Stages of Change
We are often asked questions about change (e.g. how to change one's behavior or how to change the behavior of another). As the old saying goes "The Only Constant in the Universe is Change." Thus it is important to constantly evaluate our views and awareness as to how open we are to change in our own lives and relationships.
How open we are to making changes inevitably effects all areas of our lives from our emotional and physical health, to our careers and our relationships. James Prochaska Ph.D., psychology professor at the University of Rhode Island constructed the following model of the stages of change which has been used in the field of psychology for over 30 years:
In this stage, the person is not aware there is a problem and may use denial if confronted. The person may feel that the problem lies outside of him/herself (the belief that someone else caused the problem and is responsible for fixing it) and is not considering making any kind of change or taking personal responsibility.
In this stage, the person has become aware (often through consequences such as a run-in with the law or being threatened with a divorce) that changes need to be made. These people are "contemplating" making changes.
The person begins to prepare for changes that need to be made. They take a personal account of what needs to be done and plan their map for change.

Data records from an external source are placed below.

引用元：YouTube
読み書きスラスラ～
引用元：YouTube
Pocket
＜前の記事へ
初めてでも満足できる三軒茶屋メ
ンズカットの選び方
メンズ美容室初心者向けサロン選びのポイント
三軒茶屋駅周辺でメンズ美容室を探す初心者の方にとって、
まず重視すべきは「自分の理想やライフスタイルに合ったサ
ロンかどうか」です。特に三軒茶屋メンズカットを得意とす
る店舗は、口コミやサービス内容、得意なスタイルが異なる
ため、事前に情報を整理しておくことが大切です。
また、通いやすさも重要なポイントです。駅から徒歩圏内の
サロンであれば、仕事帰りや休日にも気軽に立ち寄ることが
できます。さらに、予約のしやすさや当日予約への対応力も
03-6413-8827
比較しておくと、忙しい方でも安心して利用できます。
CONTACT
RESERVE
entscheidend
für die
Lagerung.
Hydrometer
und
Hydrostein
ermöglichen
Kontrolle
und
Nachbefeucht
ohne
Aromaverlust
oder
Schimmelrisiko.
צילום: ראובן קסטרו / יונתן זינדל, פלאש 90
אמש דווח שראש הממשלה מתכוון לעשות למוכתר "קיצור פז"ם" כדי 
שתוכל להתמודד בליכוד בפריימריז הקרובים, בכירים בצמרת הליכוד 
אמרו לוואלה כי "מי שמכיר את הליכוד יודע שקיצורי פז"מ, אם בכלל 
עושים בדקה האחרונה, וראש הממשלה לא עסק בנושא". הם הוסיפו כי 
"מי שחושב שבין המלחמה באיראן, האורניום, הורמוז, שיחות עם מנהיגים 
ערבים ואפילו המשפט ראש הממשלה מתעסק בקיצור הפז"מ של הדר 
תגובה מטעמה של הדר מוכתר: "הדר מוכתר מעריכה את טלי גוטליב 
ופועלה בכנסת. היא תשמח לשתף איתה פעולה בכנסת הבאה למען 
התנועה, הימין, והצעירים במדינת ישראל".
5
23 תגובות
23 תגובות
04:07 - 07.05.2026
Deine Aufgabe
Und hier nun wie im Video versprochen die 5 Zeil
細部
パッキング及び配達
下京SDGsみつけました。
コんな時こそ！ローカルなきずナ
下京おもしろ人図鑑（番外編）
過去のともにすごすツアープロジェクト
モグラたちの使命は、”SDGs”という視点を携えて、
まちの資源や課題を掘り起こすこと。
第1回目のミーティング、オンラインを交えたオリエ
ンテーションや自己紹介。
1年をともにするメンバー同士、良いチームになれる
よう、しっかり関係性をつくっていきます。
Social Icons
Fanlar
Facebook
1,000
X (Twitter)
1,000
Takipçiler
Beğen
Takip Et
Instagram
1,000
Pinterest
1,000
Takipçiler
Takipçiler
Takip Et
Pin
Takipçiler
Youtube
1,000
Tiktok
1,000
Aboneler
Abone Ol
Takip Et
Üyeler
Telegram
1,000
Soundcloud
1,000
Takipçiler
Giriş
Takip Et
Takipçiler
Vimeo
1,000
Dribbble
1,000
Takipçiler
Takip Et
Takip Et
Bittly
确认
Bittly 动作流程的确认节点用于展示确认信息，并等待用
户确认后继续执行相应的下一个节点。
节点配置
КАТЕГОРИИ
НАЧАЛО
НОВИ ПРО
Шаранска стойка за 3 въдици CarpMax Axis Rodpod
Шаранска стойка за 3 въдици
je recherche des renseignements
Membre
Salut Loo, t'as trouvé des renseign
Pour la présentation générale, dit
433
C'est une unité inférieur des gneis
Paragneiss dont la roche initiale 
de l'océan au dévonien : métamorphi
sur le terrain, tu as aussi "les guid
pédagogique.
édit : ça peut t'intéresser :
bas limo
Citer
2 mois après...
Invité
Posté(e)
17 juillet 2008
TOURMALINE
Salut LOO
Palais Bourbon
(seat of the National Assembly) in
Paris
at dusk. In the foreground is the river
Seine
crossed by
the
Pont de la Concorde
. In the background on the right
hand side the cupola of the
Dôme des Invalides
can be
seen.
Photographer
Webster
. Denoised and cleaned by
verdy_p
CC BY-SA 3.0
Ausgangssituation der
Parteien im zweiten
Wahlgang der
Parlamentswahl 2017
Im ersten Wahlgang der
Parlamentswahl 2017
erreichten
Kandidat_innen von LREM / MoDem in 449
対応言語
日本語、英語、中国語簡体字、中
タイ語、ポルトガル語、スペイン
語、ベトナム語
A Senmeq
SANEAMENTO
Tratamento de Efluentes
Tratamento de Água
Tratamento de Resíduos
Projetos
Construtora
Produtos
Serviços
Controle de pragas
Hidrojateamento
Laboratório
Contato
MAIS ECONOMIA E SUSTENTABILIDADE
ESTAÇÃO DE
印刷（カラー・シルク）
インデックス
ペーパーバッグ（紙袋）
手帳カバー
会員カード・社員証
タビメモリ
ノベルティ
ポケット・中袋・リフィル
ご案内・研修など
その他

The person is taking the necessary actions and making the appropriate changes in his/her life.
The process of maintaining the desired behavior change over time. This is important to continue to take personal accountability to avoid relapse into old behavior patterns.
This is a stage often experienced by many people in the change process. The person in this stage will "go back" to old behavior patterns. However, they often re-enter at the contemplation stage and regain insight into the causes of the relapse and pick up the pieces again and continue along the path to lasting change.